Выбрать главу

Основное внимание на встрече Эйзенхауэр решил сосредоточить на ограничении вооружений под открытым контролем, который осуществлялся бы путем свободного полета над территорией обеих стран самолетов, оборудованных новейшими средствами обнаружения военных объектов. Этот план «открытого неба» Эйзенхауэр огласил еще до встречи в верхах, на пресс-конференции 6 июля. Посыпались вопросы о степени надежности такого контроля: русские, мол, согласятся на сокращение вооружений, а затем станут производить новые средства ведения войны на тайных предприятиях. Эйзенхауэр заверил журналистов, что существует масса путей обнаружения подобных предприятий, коммуникаций к ним, аэродромов, пусковых ракетных установок и т. д.{649}

Госдепартаментом был подготовлен текст приветственной речи президента на открытии конференции. В основном согласившись с ним, Дуайт устранил наиболее острые выражения, употребление терминов «коммунизм» и «Советы» в негативном смысле, придал всей речи конструктивный дух. Несмотря на возражения Д.Ф. Даллеса, президент включил в речь слова о том, что он призвал всех американцев в день открытия конференции отправиться в церкви и молиться за мир{650}. Непосредственно перед отлетом в Женеву Эйзенхауэр выступил по радио и телевидению с обращением к американцам, в котором в самой общей форме выразил надежду на изменение духа американо-советских отношений, которое должно привести к миру, процветанию и спокойствию, ранее невиданным в истории человечества, завершив выступление теми самыми словами, которые включил в предстоявшую приветственную речь, — призывом молиться за мир{651}.

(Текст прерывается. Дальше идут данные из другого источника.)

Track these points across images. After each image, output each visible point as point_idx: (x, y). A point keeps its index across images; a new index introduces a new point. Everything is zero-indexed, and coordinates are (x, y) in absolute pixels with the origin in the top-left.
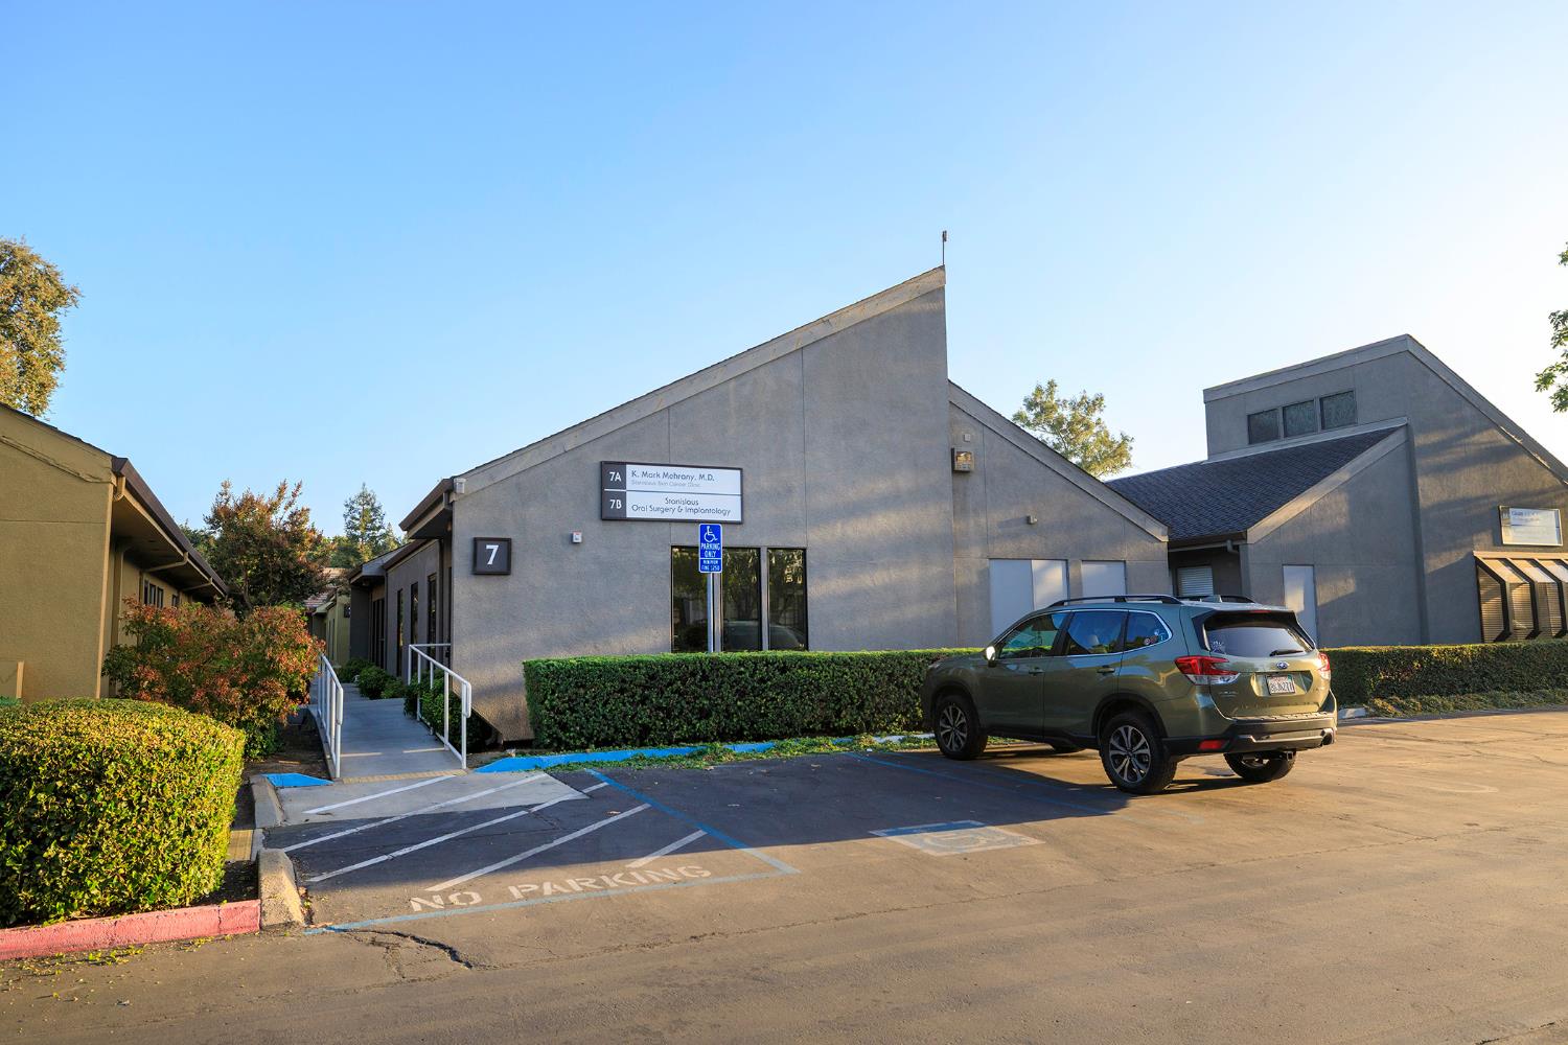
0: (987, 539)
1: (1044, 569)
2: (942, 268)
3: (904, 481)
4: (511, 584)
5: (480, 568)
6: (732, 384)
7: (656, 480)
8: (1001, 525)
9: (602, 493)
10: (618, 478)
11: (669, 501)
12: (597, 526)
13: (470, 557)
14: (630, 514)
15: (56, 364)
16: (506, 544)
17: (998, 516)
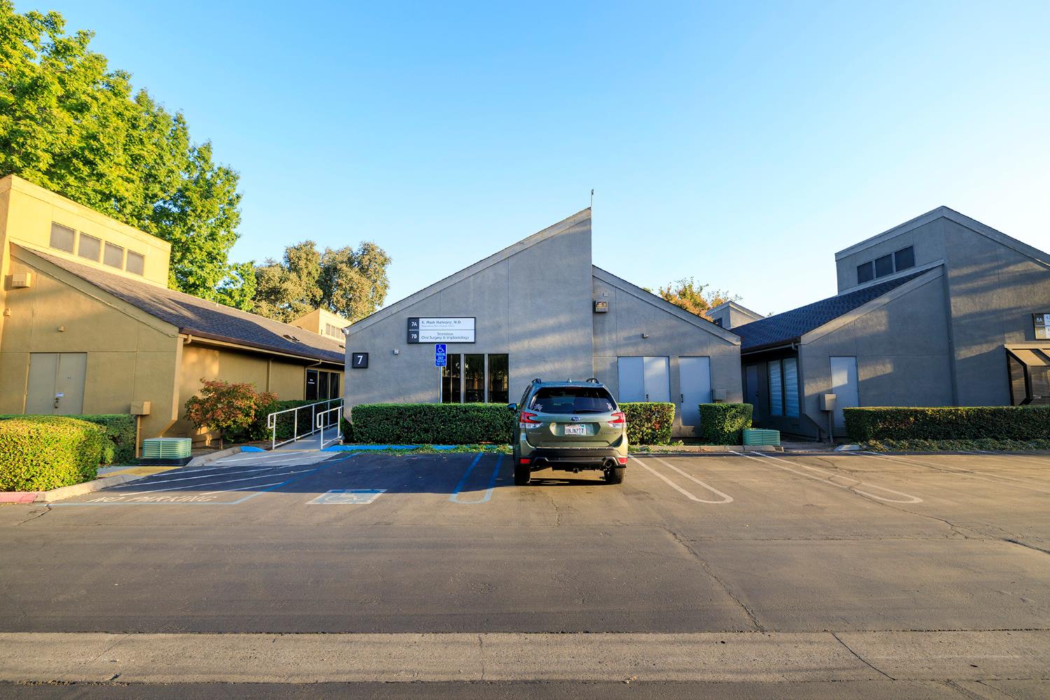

Эйзенхауэр отправился в Женеву в сопровождении не только жены, но и сына, который как раз в это время окончил Командно-штабное училище и, получив положенный месяц отпуска, присоединился к родителям.

Дуайт поручил Джону в течение всей конференции (18–23 июля) находиться как можно ближе к Жукову и внимательно слушать, что он будет говорить, иногда провоцируя его вопросами. Но в этом не возникло необходимости. Во время первого же приема отец и сын Эйзенхауэры оказались рядом с Жуковым, который сообщил, что как раз в это время его дочь выходит замуж, но он отказался участвовать в празднестве, чтобы «увидеть старого друга».

Понимая, что это всего лишь дань вежливости, Дуайт тут же повернулся к помощнику и распорядился подготовить для молодоженов и отца невесты сувениры, в том числе портативный радиоприемник — их только начали производить в США.

Эйзенхауэр был удивлен растерянности Жукова. Маршал произнес нечто вроде того, что в СССР «некоторые факты не соответствуют своему внешнему виду». Жуков говорил тихим голосом. «У него не было прежней живости и, в отличие от прошлого, он не улыбался и не шутил». (На самом деле Жуков и раньше, во всяком случае при посторонних, не улыбался и не шутил.)

Эйзенхауэр пришел к выводу, что его предположения о «закулисном диктаторе» не соответствуют действительности{652}. Это впечатление подтвердилось во время ужина, на который президент пригласил бывшего товарища по оружию. В беседе, проходившей лишь с участием переводчиков, советский маршал всячески уклонялся от политических тем{653}.

Теперь оставалось выяснить, в чьих руках — Булганина или Хрущева — находится власть. Произошло это уже в ходе заседаний. Пока же на открытии конференции Эйзенхауэр отказался от миротворческих интонаций, содержавшихся в проекте его вступительной речи, и выдвинул на первый план вопрос об объединении Германии на основе свободных выборов, причем подчеркнул, что единое германское государство должно иметь право на самооборону, что означало наибольшую вероятность присоединения Германии к НАТО. Говорил он и об угрозе мирового коммунизма, то есть использовал те пассажи, которые отверг в проекте речи. Причины такого крутого изменения позиции заключались, видимо, в том, что в последний момент, увидев (или предположив) нестабильность советского руководства, Дуайт решил поднять планку дискуссии, выступив с большими запросами, чтобы потом сделать вид, что идет на уступки.

Однако сближения точек зрения не произошло. Советская делегация предложила сократить вооружения, но предложения носили общий характер и не предусматривали мер проверки.

Эйзенхауэр был потрясен, когда на его вопрос, почему русские опасаются свободных германских выборов, Хрущев ответил: «У немецкого народа не было достаточно времени, чтобы узнать о великих преимуществах коммунизма». Советская сторона настаивала на создании единой Германии только при условии ее разоружения и нейтрального статуса. Американский президент с ходу отверг это предложение. В свою очередь его старания поставить на рассмотрение ситуацию в государствах Восточной Европы не дали результата — на этот раз Булганин представил их как попытку вторжения во внутренние дела других стран{654}. Эйзенхауэру всё еще не было ясно, кто играет первую скрипку в советской делегации.